Many longtime residents and small-business owners – mostly people of color and immigrants – have, for decades, lived, worked and struggled to feed their families in these neighborhoods. To do so, they've run convenience stores, opened ethnic restaurants, sold food in parks and alleys and created spaces to grow their own food.
All represent strategies to meet community needs in a place mostly ignored by mainstream retailers.
So what happens when new competitors come to town?
Starting at a disadvantage
As I document in my book, these ethnic food businesses, because of a lack of financial and technical support, often struggle to compete with new enterprises that feature fresh façades, celebrity chefs, flashy marketing, bogus claims of authenticity and disproportionate media attention. Furthermore, following the arrival of more-affluent residents, existing ones find it increasingly difficult to stay.
My analysis of real estate ads for properties listed in City Heights and other gentrifying San Diego neighborhoods found that access to restaurants, cafés, farmers markets and outdoor dining is a common selling point.

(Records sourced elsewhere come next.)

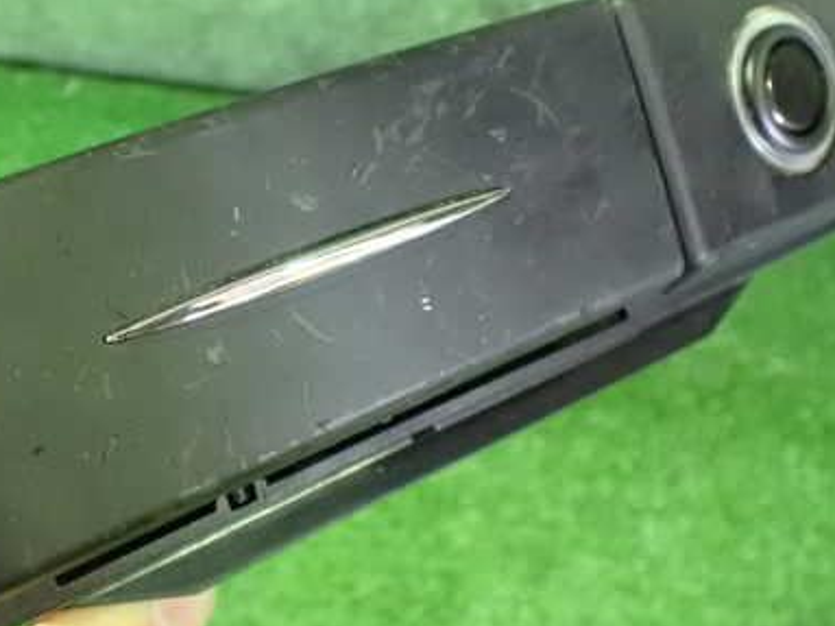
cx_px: 275
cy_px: 262
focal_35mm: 47
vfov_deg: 30.8
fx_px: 1133
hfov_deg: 39.9
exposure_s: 1/20
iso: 1600
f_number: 2.3
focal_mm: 5.4
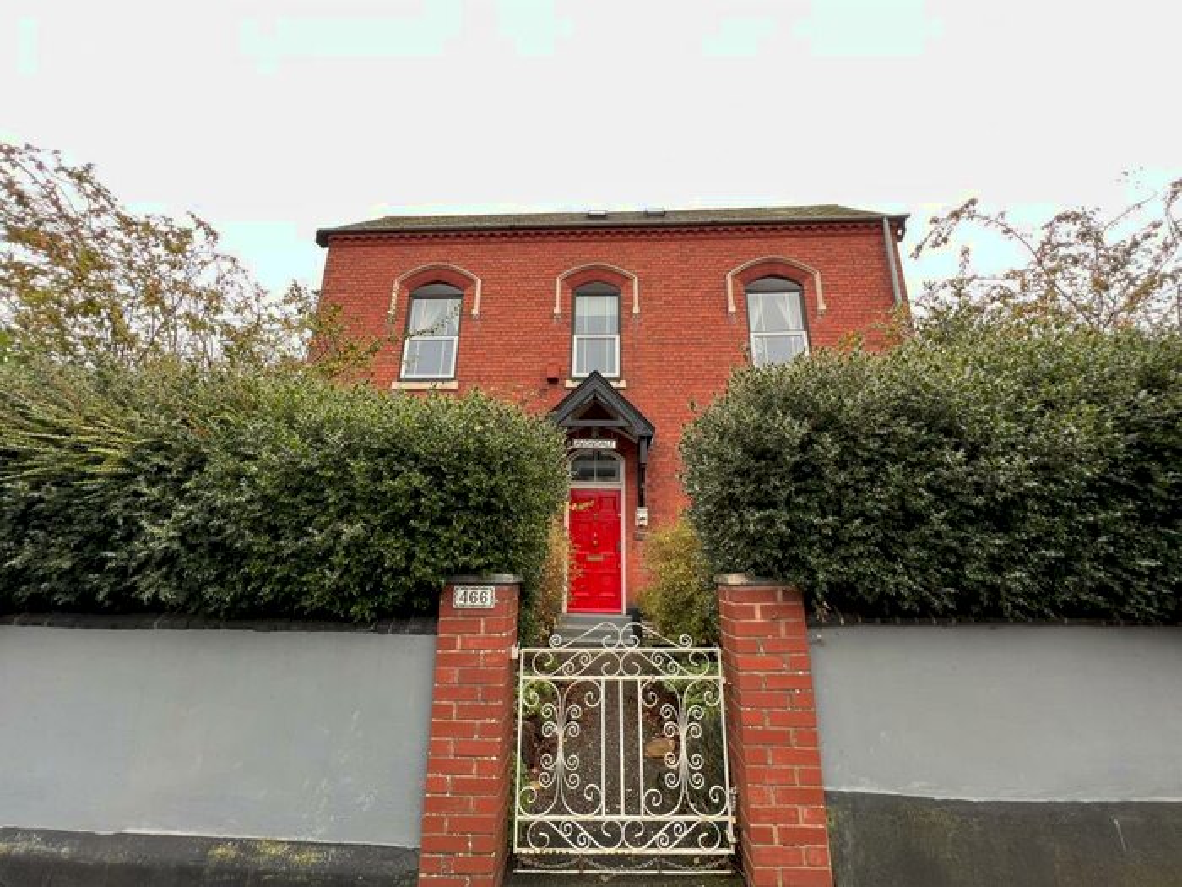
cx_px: 591
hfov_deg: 106.2
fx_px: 444
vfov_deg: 89.9
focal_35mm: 13
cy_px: 444
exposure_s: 1/99
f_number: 1.8
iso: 40
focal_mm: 1.57
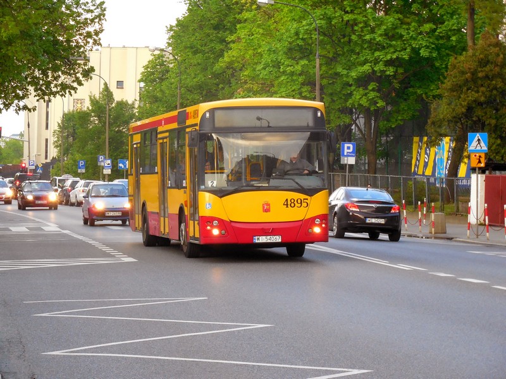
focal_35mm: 134
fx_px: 1959
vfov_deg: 11.1
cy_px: 190
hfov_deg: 14.7
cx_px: 253
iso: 450
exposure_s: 1/250
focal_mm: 24.2
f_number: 4.9
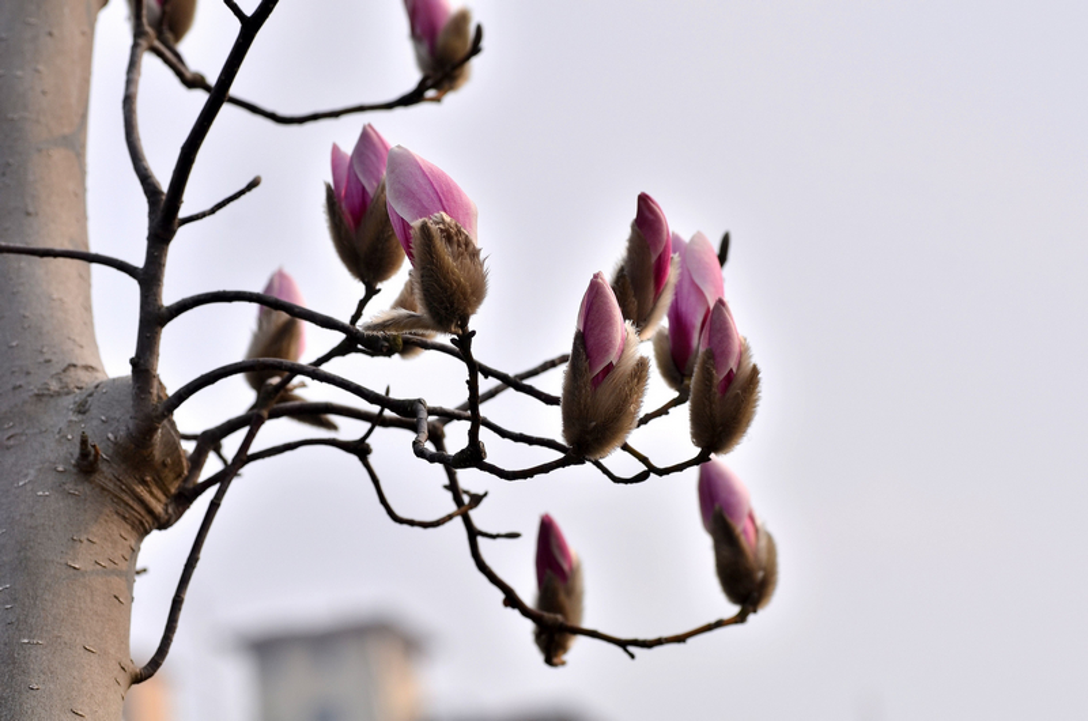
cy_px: 360
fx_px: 4072
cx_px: 544
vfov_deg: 10.1
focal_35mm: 135
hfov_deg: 15.2
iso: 100
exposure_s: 1/800
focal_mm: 90
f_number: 8
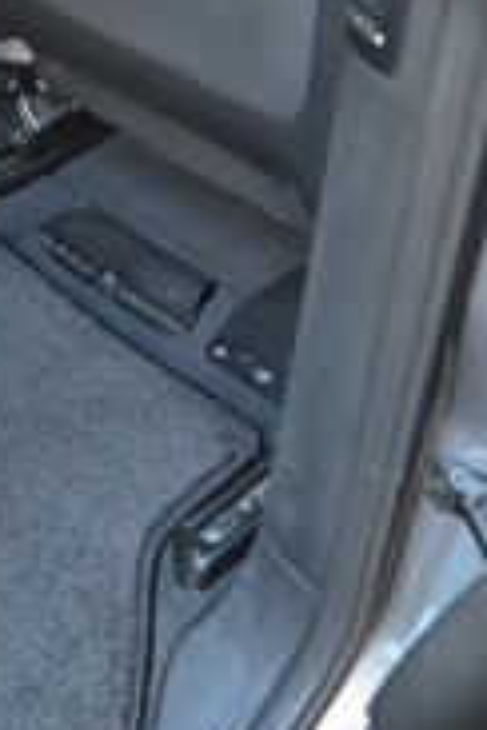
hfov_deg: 20.4
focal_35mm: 62
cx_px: -112
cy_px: 347
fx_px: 1258
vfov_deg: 32.4
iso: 800
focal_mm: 18
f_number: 3.5
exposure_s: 1/40
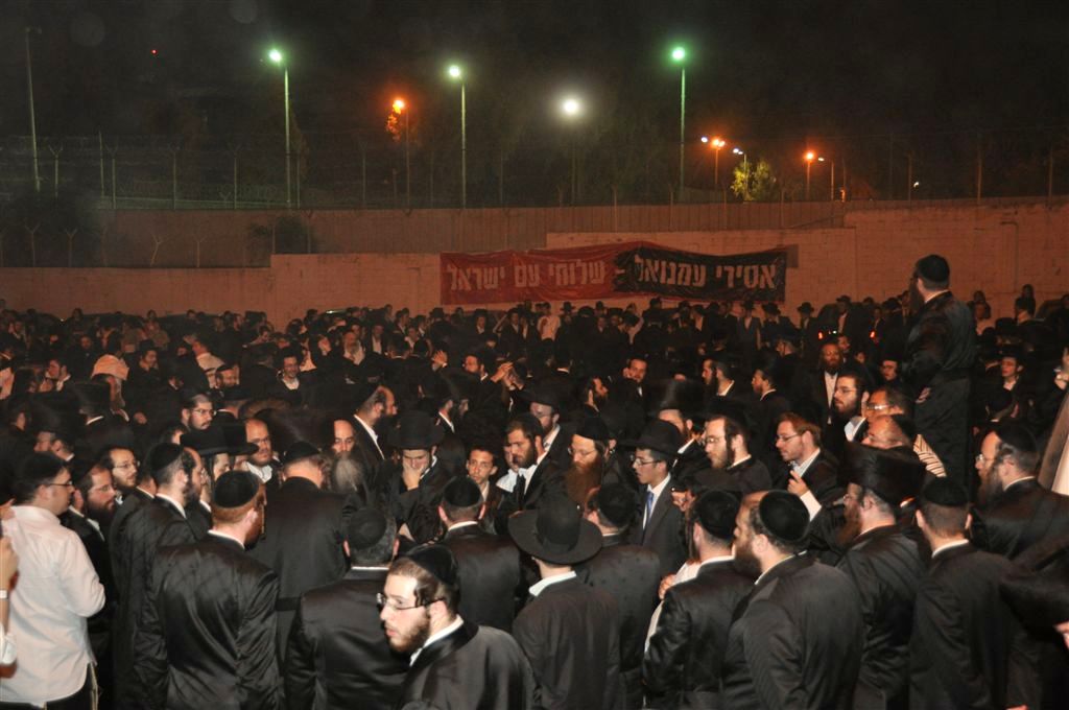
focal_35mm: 42
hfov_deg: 46.5
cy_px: 355
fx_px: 1246
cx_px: 534
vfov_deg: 31.8
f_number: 4
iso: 800
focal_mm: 28
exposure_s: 1/60
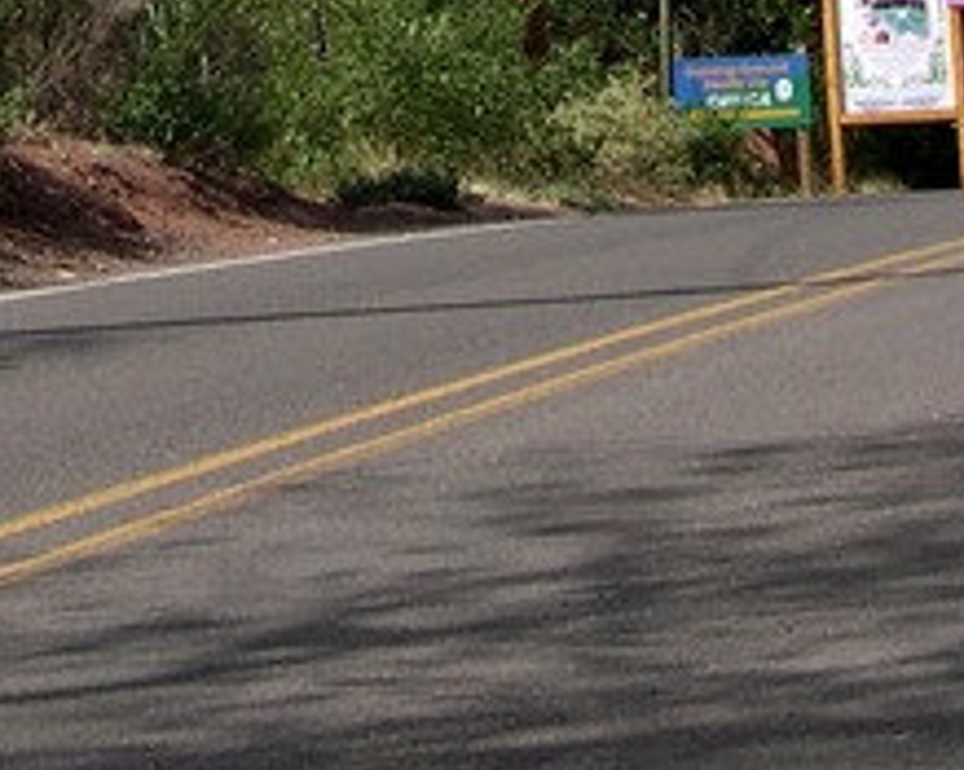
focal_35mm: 154
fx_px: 4392
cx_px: 99
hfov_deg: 12.4
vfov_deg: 9.5
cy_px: -607
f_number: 7.6
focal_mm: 8
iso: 100
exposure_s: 1/210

The listings I studied from 2019 often enticed potential buyers with lines like "shop at the local farmers' market," "join food truck festivals" and "participate in community food drives!"
San Diego Magazine's home buyer guide for the same year identified City Heights as an "up-and-coming neighborhood," attributing its appeal to its diverse population and eclectic "culinary landscape," including several restaurants and Fair@44.
When I see that City Heights' home prices rose 58% over the past three years, I'm not surprised.
Going up against the urban food machine
Longtime residents find themselves forced to compete against what I call the "urban food machine," a play on sociologist Harvey Molotch's "urban growth machine" – a term he coined more than 50 years ago to explain how cities were being shaped by a loose coalition of powerful elites who sought to profit off urban growth.
I argue that investors and developers use food as a tool for achieving the same ends.
When their work is done, what's left is a rather insipid and tasteless neighborhood, where foodscapes become more of a marketable mishmash of cultures than an ethnic enclave that's evolved organically to meet the needs of residents. The distinctions of time and place start to blur: An "ethnic food district" in San Diego looks no different than one in Chicago or Austin.
Meanwhile, the routines and rhythms of everyday life have changed so much that longtime residents no longer feel like they belong. Their stories and culture reduced to a selling point, they're forced to either recede to the shadows or leave altogether.
It's hard to see how that's a form of inclusion or empowerment.